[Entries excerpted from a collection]
# # # # #
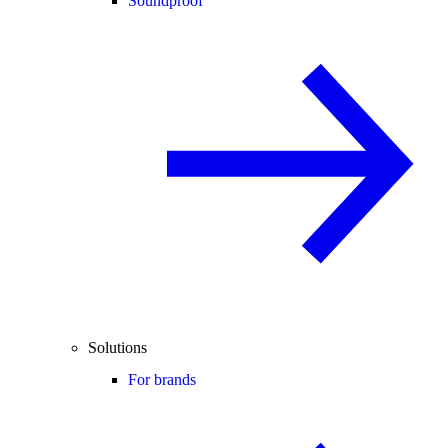
Soundproof
Solutions
For brands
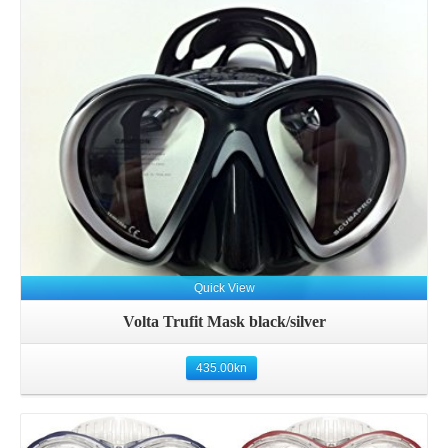
Details
Quick View
Volta Trufit Mask black/silver
435.00
kn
# # # # #
Please rewrite all the entries with "Quick View" swapped for "Preview" and everything else left as it is. Omit the pictures from your answer.

*WRITTEN RESPONSE*
Soundproof
Solutions
For brands
Details
Preview
Volta Trufit Mask black/silver
435.00
kn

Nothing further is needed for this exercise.